== MATERIAL SUPPLIED ==

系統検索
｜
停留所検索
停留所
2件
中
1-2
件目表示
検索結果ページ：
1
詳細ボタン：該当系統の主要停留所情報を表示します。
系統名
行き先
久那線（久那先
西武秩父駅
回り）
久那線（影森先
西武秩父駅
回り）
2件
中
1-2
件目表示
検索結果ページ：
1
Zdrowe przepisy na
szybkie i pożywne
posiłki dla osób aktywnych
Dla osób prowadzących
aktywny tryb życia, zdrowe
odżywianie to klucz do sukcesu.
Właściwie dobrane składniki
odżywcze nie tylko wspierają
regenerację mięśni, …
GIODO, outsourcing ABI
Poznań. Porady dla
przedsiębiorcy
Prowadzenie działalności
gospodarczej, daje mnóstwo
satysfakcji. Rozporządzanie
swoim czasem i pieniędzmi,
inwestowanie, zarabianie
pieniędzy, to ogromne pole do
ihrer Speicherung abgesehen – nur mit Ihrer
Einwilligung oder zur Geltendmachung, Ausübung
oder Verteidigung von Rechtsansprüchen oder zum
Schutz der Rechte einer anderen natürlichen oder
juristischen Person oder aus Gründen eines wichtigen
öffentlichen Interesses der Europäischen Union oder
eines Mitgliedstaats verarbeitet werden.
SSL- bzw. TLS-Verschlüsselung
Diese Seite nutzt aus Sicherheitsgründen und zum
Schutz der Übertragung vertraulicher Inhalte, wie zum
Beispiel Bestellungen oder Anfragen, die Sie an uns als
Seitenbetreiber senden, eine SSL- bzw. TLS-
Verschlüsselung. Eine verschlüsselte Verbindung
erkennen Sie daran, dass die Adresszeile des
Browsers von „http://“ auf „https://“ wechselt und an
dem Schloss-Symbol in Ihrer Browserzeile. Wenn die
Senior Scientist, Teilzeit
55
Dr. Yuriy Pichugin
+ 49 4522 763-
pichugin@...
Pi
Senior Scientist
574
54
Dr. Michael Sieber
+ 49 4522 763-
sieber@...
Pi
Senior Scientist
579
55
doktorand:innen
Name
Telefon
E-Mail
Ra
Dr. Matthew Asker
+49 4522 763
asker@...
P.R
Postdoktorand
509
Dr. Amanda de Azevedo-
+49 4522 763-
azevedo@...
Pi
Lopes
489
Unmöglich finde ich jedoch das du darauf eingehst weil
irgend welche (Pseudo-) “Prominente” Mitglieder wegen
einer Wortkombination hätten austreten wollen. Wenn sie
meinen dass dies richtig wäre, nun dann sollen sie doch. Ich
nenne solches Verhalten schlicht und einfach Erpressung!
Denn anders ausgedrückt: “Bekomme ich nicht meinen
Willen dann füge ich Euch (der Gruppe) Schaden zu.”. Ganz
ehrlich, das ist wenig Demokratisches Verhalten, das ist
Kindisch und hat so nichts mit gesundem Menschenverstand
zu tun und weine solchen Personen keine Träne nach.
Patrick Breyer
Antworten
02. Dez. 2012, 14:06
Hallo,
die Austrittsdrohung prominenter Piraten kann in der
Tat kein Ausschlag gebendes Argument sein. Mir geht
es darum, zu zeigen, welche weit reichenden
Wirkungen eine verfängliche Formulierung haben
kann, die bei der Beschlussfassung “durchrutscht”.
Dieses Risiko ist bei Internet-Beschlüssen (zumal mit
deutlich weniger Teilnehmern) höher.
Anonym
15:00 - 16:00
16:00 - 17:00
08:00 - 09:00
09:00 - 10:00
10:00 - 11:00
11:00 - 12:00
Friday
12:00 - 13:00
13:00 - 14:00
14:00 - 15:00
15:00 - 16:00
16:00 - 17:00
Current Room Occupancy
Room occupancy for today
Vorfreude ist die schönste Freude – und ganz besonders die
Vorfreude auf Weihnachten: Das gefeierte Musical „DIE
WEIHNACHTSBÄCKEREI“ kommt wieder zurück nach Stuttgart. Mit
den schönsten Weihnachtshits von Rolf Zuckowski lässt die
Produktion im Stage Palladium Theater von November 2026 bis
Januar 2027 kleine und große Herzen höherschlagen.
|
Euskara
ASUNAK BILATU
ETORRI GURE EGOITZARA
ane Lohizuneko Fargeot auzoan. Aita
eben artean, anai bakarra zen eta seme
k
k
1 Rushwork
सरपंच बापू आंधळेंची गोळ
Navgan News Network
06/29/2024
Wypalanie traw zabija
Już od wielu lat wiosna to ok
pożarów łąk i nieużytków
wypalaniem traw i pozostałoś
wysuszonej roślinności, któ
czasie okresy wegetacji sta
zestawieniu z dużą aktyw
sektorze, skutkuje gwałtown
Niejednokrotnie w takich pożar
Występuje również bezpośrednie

===

Nothing in the data should be left out when you retype it exactly.

**RESPONSE TO THIS TASK:**
系統検索
｜
停留所検索
停留所
2件
中
1-2
件目表示
検索結果ページ：
1
詳細ボタン：該当系統の主要停留所情報を表示します。
系統名
行き先
久那線（久那先
西武秩父駅
回り）
久那線（影森先
西武秩父駅
回り）
2件
中
1-2
件目表示
検索結果ページ：
1
Zdrowe przepisy na
szybkie i pożywne
posiłki dla osób aktywnych
Dla osób prowadzących
aktywny tryb życia, zdrowe
odżywianie to klucz do sukcesu.
Właściwie dobrane składniki
odżywcze nie tylko wspierają
regenerację mięśni, …
GIODO, outsourcing ABI
Poznań. Porady dla
przedsiębiorcy
Prowadzenie działalności
gospodarczej, daje mnóstwo
satysfakcji. Rozporządzanie
swoim czasem i pieniędzmi,
inwestowanie, zarabianie
pieniędzy, to ogromne pole do
ihrer Speicherung abgesehen – nur mit Ihrer
Einwilligung oder zur Geltendmachung, Ausübung
oder Verteidigung von Rechtsansprüchen oder zum
Schutz der Rechte einer anderen natürlichen oder
juristischen Person oder aus Gründen eines wichtigen
öffentlichen Interesses der Europäischen Union oder
eines Mitgliedstaats verarbeitet werden.
SSL- bzw. TLS-Verschlüsselung
Diese Seite nutzt aus Sicherheitsgründen und zum
Schutz der Übertragung vertraulicher Inhalte, wie zum
Beispiel Bestellungen oder Anfragen, die Sie an uns als
Seitenbetreiber senden, eine SSL- bzw. TLS-
Verschlüsselung. Eine verschlüsselte Verbindung
erkennen Sie daran, dass die Adresszeile des
Browsers von „http://“ auf „https://“ wechselt und an
dem Schloss-Symbol in Ihrer Browserzeile. Wenn die
Senior Scientist, Teilzeit
55
Dr. Yuriy Pichugin
+ 49 4522 763-
pichugin@...
Pi
Senior Scientist
574
54
Dr. Michael Sieber
+ 49 4522 763-
sieber@...
Pi
Senior Scientist
579
55
doktorand:innen
Name
Telefon
E-Mail
Ra
Dr. Matthew Asker
+49 4522 763
asker@...
P.R
Postdoktorand
509
Dr. Amanda de Azevedo-
+49 4522 763-
azevedo@...
Pi
Lopes
489
Unmöglich finde ich jedoch das du darauf eingehst weil
irgend welche (Pseudo-) “Prominente” Mitglieder wegen
einer Wortkombination hätten austreten wollen. Wenn sie
meinen dass dies richtig wäre, nun dann sollen sie doch. Ich
nenne solches Verhalten schlicht und einfach Erpressung!
Denn anders ausgedrückt: “Bekomme ich nicht meinen
Willen dann füge ich Euch (der Gruppe) Schaden zu.”. Ganz
ehrlich, das ist wenig Demokratisches Verhalten, das ist
Kindisch und hat so nichts mit gesundem Menschenverstand
zu tun und weine solchen Personen keine Träne nach.
Patrick Breyer
Antworten
02. Dez. 2012, 14:06
Hallo,
die Austrittsdrohung prominenter Piraten kann in der
Tat kein Ausschlag gebendes Argument sein. Mir geht
es darum, zu zeigen, welche weit reichenden
Wirkungen eine verfängliche Formulierung haben
kann, die bei der Beschlussfassung “durchrutscht”.
Dieses Risiko ist bei Internet-Beschlüssen (zumal mit
deutlich weniger Teilnehmern) höher.
Anonym
15:00 - 16:00
16:00 - 17:00
08:00 - 09:00
09:00 - 10:00
10:00 - 11:00
11:00 - 12:00
Friday
12:00 - 13:00
13:00 - 14:00
14:00 - 15:00
15:00 - 16:00
16:00 - 17:00
Current Room Occupancy
Room occupancy for today
Vorfreude ist die schönste Freude – und ganz besonders die
Vorfreude auf Weihnachten: Das gefeierte Musical „DIE
WEIHNACHTSBÄCKEREI“ kommt wieder zurück nach Stuttgart. Mit
den schönsten Weihnachtshits von Rolf Zuckowski lässt die
Produktion im Stage Palladium Theater von November 2026 bis
Januar 2027 kleine und große Herzen höherschlagen.
|
Euskara
ASUNAK BILATU
ETORRI GURE EGOITZARA
ane Lohizuneko Fargeot auzoan. Aita
eben artean, anai bakarra zen eta seme
k
k
1 Rushwork
सरपंच बापू आंधळेंची गोळ
Navgan News Network
06/29/2024
Wypalanie traw zabija
Już od wielu lat wiosna to ok
pożarów łąk i nieużytków
wypalaniem traw i pozostałoś
wysuszonej roślinności, któ
czasie okresy wegetacji sta
zestawieniu z dużą aktyw
sektorze, skutkuje gwałtown
Niejednokrotnie w takich pożar
Występuje również bezpośrednie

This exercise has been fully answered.